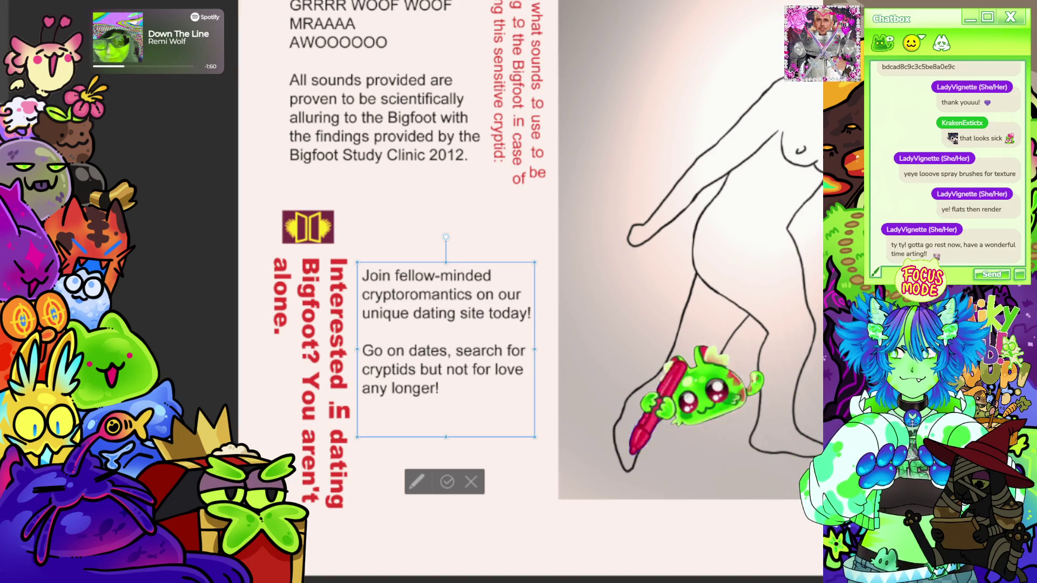
{"action": "scroll", "coordinate": [556, 297], "scroll_direction": "down", "scroll_amount": 2}
{"action": "scroll", "coordinate": [706, 371], "scroll_direction": "down", "scroll_amount": 2}
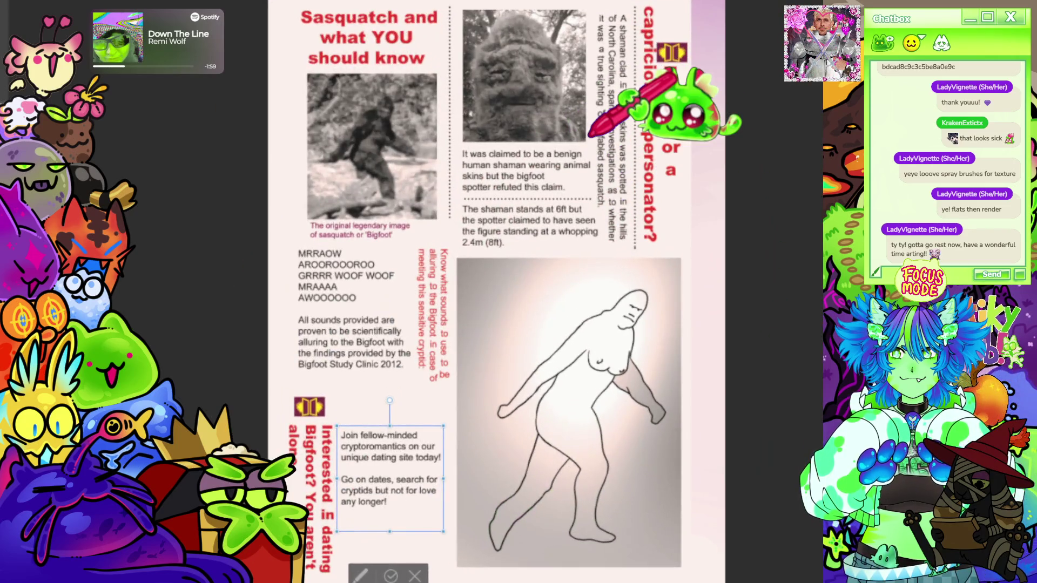
{"action": "scroll", "coordinate": [567, 216], "scroll_direction": "down", "scroll_amount": 2}
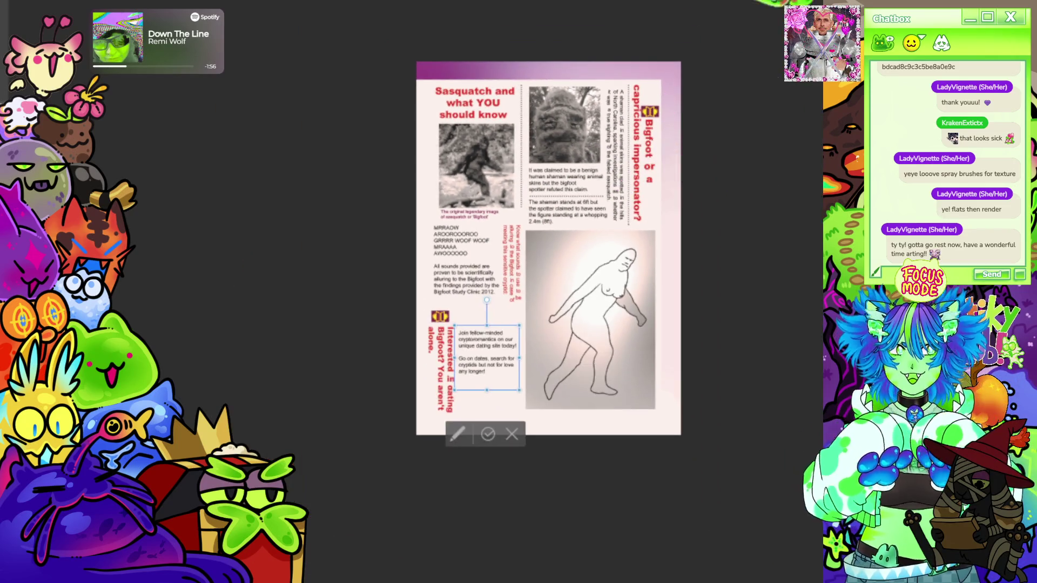
{"action": "scroll", "coordinate": [567, 162], "scroll_direction": "up", "scroll_amount": 2}
{"action": "scroll", "coordinate": [567, 162], "scroll_direction": "up", "scroll_amount": 2}
{"action": "scroll", "coordinate": [567, 162], "scroll_direction": "up", "scroll_amount": 2}
{"action": "scroll", "coordinate": [605, 144], "scroll_direction": "down", "scroll_amount": 3}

- - - - -

**To do:**
The result should be the listing above, restated exactly, with no pictures in it.

**Response to this task:**
{"action": "scroll", "coordinate": [556, 297], "scroll_direction": "down", "scroll_amount": 2}
{"action": "scroll", "coordinate": [706, 371], "scroll_direction": "down", "scroll_amount": 2}
{"action": "scroll", "coordinate": [567, 216], "scroll_direction": "down", "scroll_amount": 2}
{"action": "scroll", "coordinate": [567, 162], "scroll_direction": "up", "scroll_amount": 2}
{"action": "scroll", "coordinate": [567, 162], "scroll_direction": "up", "scroll_amount": 2}
{"action": "scroll", "coordinate": [567, 162], "scroll_direction": "up", "scroll_amount": 2}
{"action": "scroll", "coordinate": [605, 144], "scroll_direction": "down", "scroll_amount": 3}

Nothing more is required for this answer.